**TEXT SHOWN**:
····················

Mark A. Barry v. DePuy Synthes Companies, Appeal Nos. 2023-2226, -2234 (Fed. Cir. Jan. 20, 2026)
In our Case of the Week, a divided Federal Circuit panel reviewed an E.D. Pa. court’s exclusion of two experts’ testimony on infringement and damages issues in a case involving handheld surgical tools for treating spinal deformities. The majority found the district court abused its discretion in excluding the testimony, reversed its grant of judgment as a matter of law for the defendants, and remanded for a new trial. Circuit Judge Prost entered a dissent, arguing that the exclusions should have been upheld in both instances.
The case involved three patents owned by Dr. Mark A. Barry, an orthopedic surgeon, directed to vertebral derotation tools that can be linked to facilitate simultaneous correction of multiple misaligned vertebra. As relevant to the appeal, two of the patents recited the term “handle means,” which the district court construed to mean “a part that is designed especially to be grasped by hand.” Barry’s infringement expert, a Dr. Yassir, testified at trial on cross-examination that various parts of the accused tools qualified as “handle means,” including “parts that cannot be assembled without grasping them by hand,” and at one point agreed that “everything is a handle means” because “everything is linked” together.

····················

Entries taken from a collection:
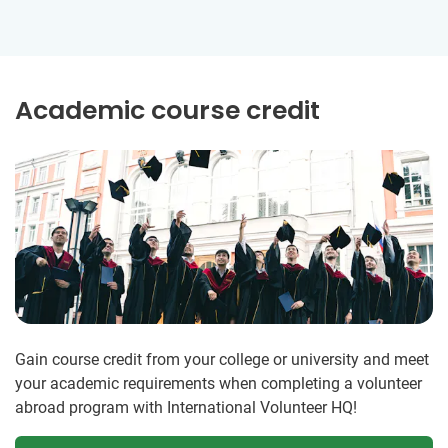
Academic course credit
Gain course credit from your college or university and meet
your academic requirements when completing a volunteer
abroad program with International Volunteer HQ!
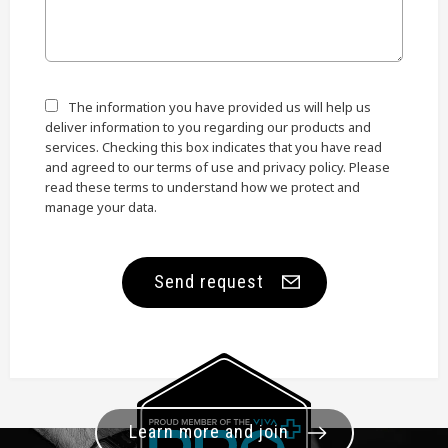
The information you have provided us will help us
deliver information to you regarding our products and
services. Checking this box indicates that you have read
and agreed to our terms of use and privacy policy. Please
read these terms to understand how we protect and
manage your data.
Send request
Learn more and join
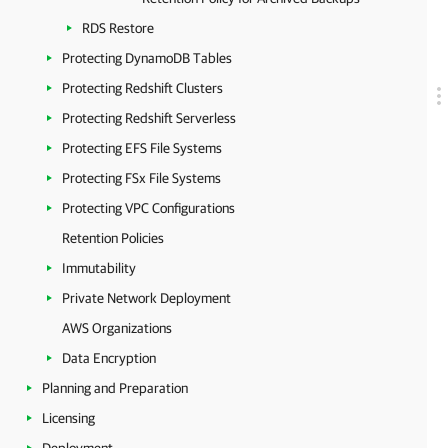
RDS Restore
Protecting DynamoDB Tables
Protecting Redshift Clusters
Protecting Redshift Serverless
Protecting EFS File Systems
Protecting FSx File Systems
Protecting VPC Configurations
Retention Policies
Immutability
Private Network Deployment
AWS Organizations
Data Encryption
Planning and Preparation
Licensing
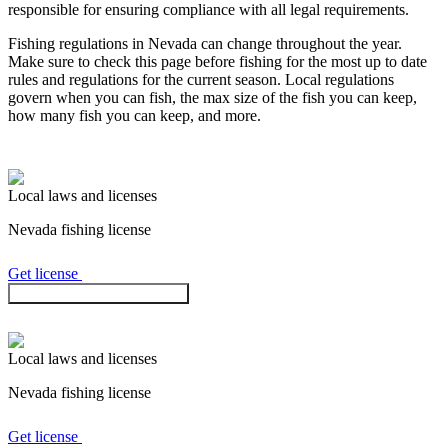
responsible for ensuring compliance with all legal requirements.
Fishing regulations
in Nevada
can change throughout the year.
Make sure to check this page before fishing for the most up to date
rules and regulations for the current season. Local regulations
govern when you can fish, the max size of the fish you can keep,
how many fish you can keep, and more.
Local laws and licenses
Nevada
fishing license
Get license
Check regulations in the app
Local laws and licenses
Nevada
fishing license
Get license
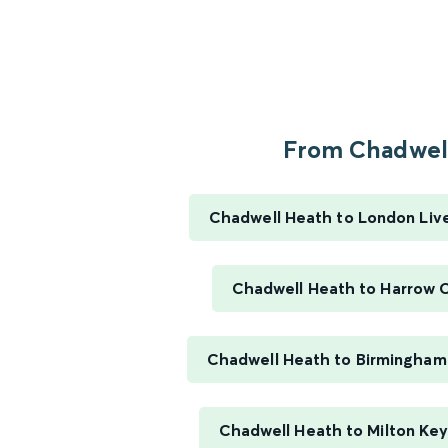
From Chadwell
Chadwell Heath to London Liv
Chadwell Heath to Harrow O
Chadwell Heath to Birmingham 
Chadwell Heath to Milton Key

····················

**REQUIRED WORK**:
1. Answer these questions using the case summary:
(a) Which judge entered a dissent?
(b) How did the district court construe the term "handle means"?
(c) What is Dr. Mark A. Barry's profession?
2. Extract the stretch of the case summary from "Mark A. Barry v." through "in both instances.".

**COMPLETED EXERCISE**:
1.
(a) Circuit Judge Prost
(b) As "a part that is designed especially to be grasped by hand"
(c) Orthopedic surgeon

2.
Mark A. Barry v. DePuy Synthes Companies, Appeal Nos. 2023-2226, -2234 (Fed. Cir. Jan. 20, 2026)
In our Case of the Week, a divided Federal Circuit panel reviewed an E.D. Pa. court’s exclusion of two experts’ testimony on infringement and damages issues in a case involving handheld surgical tools for treating spinal deformities. The majority found the district court abused its discretion in excluding the testimony, reversed its grant of judgment as a matter of law for the defendants, and remanded for a new trial. Circuit Judge Prost entered a dissent, arguing that the exclusions should have been upheld in both instances.